German man beats WWII Colossus code cracker

Rebuilt British cipher-breaking machine used in World War II is beaten in code-breaking challenge by German man who wrote his own software.

Tech Industry
In an ironic twist, a British team operating a World War II code-breaking computer has been beaten in a cipher-breaking contest by a German.

In the Cipher Challenge, a competition run by the U.K.'s National Museum of Computing on Thursday and Friday, the cipher-breaking computer Colossus had to decode encrypted radio communications intercepted from Paderborn in Germany.
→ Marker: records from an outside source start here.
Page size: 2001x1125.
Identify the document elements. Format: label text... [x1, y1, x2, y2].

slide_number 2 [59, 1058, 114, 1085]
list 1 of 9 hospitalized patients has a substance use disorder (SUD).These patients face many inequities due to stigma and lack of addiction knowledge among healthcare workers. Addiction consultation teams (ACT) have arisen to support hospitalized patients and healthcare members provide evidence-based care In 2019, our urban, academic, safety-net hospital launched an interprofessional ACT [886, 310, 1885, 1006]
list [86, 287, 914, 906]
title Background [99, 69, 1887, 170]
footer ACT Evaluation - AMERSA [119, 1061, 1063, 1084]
Competing against Colossus, which took 14 years to rebuild, were radio enthusiasts from across Europe, who had to beat the WWII code cracker using whatever computing means they had at their disposal.
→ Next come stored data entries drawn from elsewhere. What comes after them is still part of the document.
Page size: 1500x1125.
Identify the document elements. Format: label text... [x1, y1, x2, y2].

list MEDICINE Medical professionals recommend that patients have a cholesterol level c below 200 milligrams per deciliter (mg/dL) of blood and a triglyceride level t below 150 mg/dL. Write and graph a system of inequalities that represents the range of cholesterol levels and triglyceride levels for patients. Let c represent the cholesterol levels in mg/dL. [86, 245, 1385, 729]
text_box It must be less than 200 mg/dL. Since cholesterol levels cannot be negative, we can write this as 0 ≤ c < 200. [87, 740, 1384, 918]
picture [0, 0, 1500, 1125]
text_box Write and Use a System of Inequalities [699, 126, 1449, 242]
The winner was Joachim Schüth, from Bonn, who completed the task using software he wrote himself.

"(Schüth) cracked the most difficult code yesterday," the museum's representative said Friday. "We're absolutely delighted. He used specially written software for the challenge. Colossus is still chugging away, as we got the signals late. Yesterday the atmospheric conditions were such that we couldn't get good signals."
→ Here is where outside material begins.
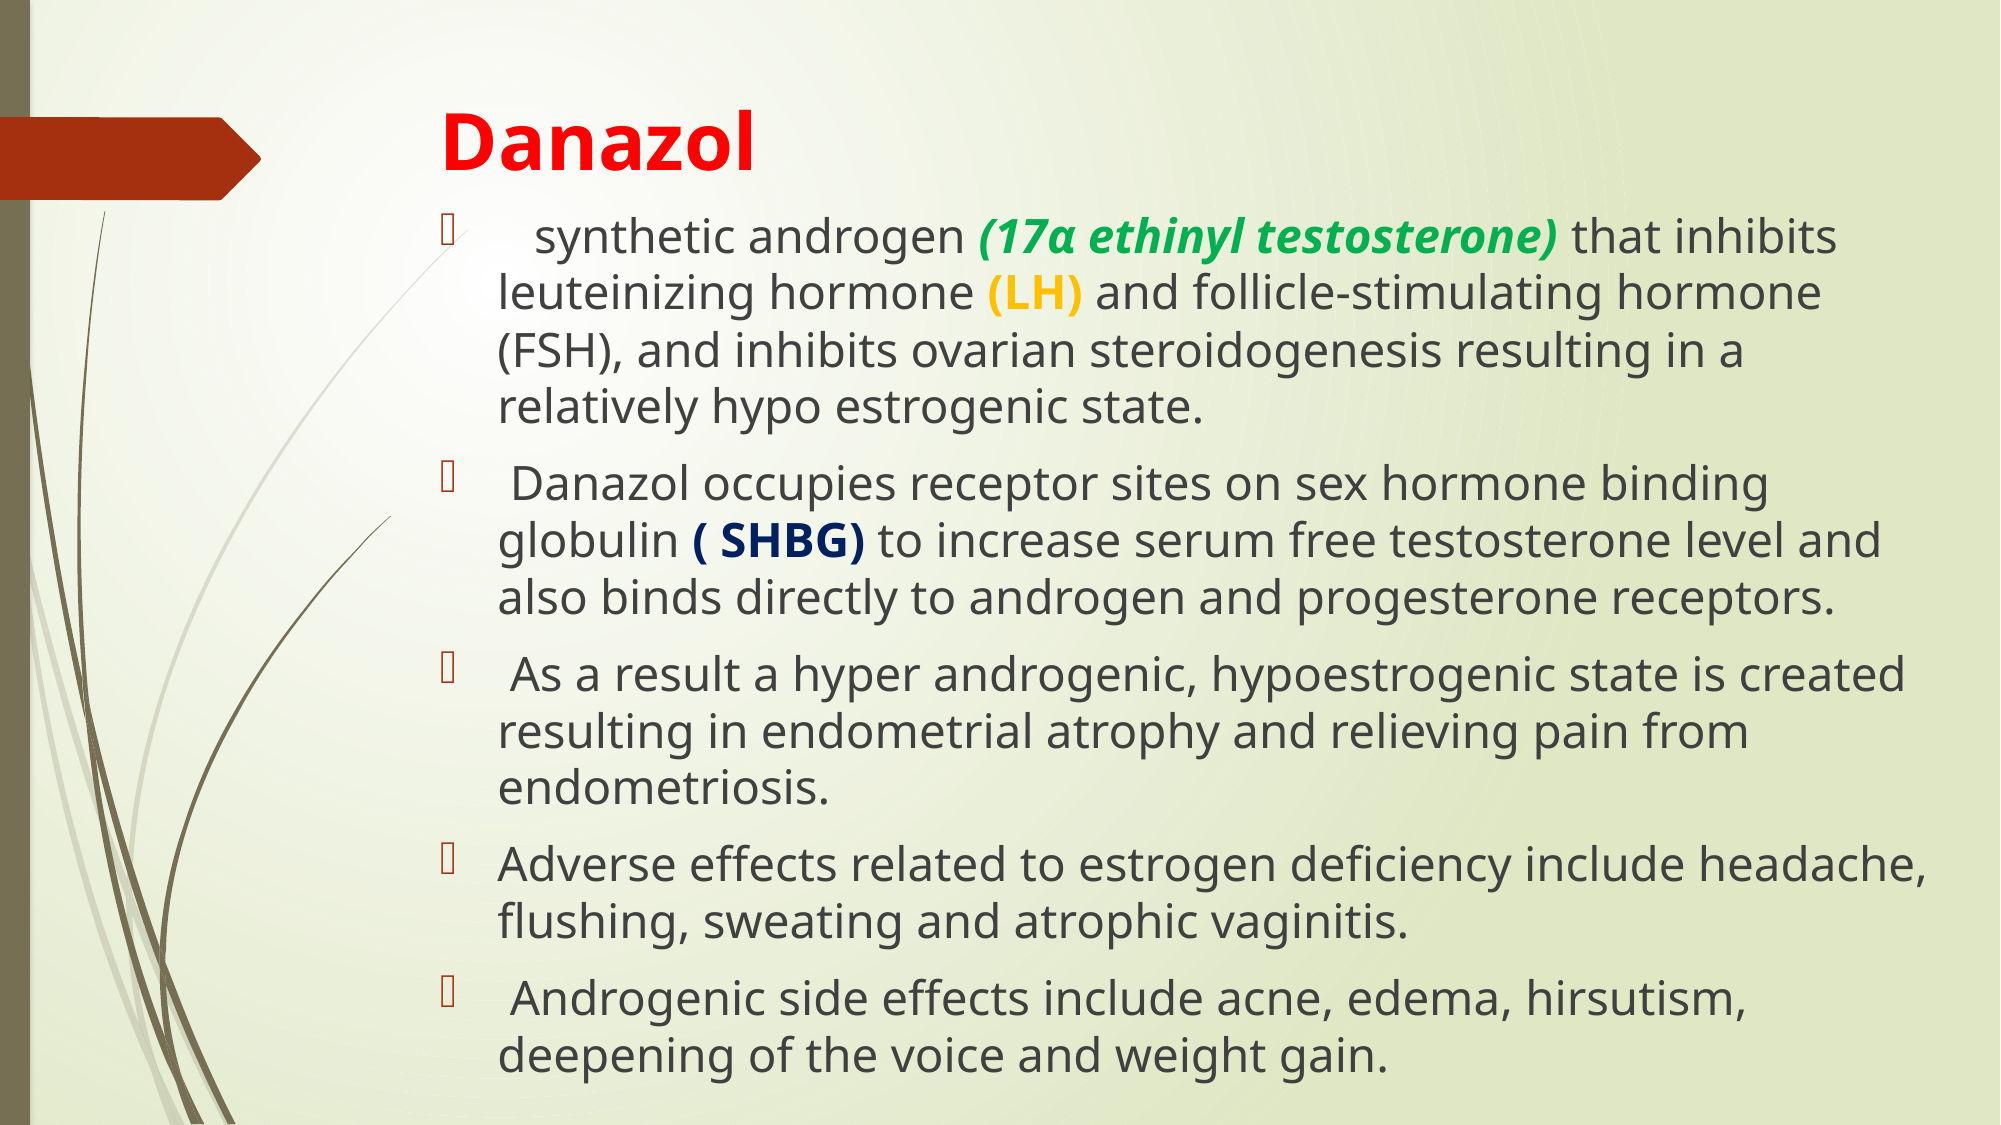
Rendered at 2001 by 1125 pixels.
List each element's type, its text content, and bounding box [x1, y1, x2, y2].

list Danazol synthetic androgen (17α ethinyl testosterone) that inhibits leuteinizing hormone (LH) and follicle-stimulating hormone (FSH), and inhibits ovarian steroidogenesis resulting in a relatively hypo estrogenic state. Danazol occupies receptor sites on sex hormone binding globulin ( SHBG) to increase serum free testosterone level and also binds directly to androgen and progesterone receptors. As a result a hyper androgenic, hypoestrogenic state is created resulting in endometrial atrophy and relieving pain from endometriosis. Adverse effects related to estrogen deficiency include headache, flushing, sweating and atrophic vaginitis. Androgenic side effects include acne, edema, hirsutism, deepening of the voice and weight gain. [424, 83, 1963, 1100]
The team operating Colossus managed to intercept the radio signals early on Friday, before loading the paper tape containing the encoded cipher stream. At the time of writing, the tape was still running, and the team expected to break the cipher later on Friday.

Schüth had "been much quicker and done a stunningly good job," said the museum's representative. Few technical details were available at the time of writing about the systems or software used to break the cipher, although the representative said Schüth had used the Ada programming language. Ada is used for military systems and was created by the U.S. Department of Defense in 1980.

Anthony Sale, the head of the team that rebuilt Colossus, said that the transmitted text had been encrypted using a Lorenz teleprinter cipher machine, the same type of machine which was used by Germany for high-level communications in WWII.

Tom Espiner of ZDNet UK reported from London.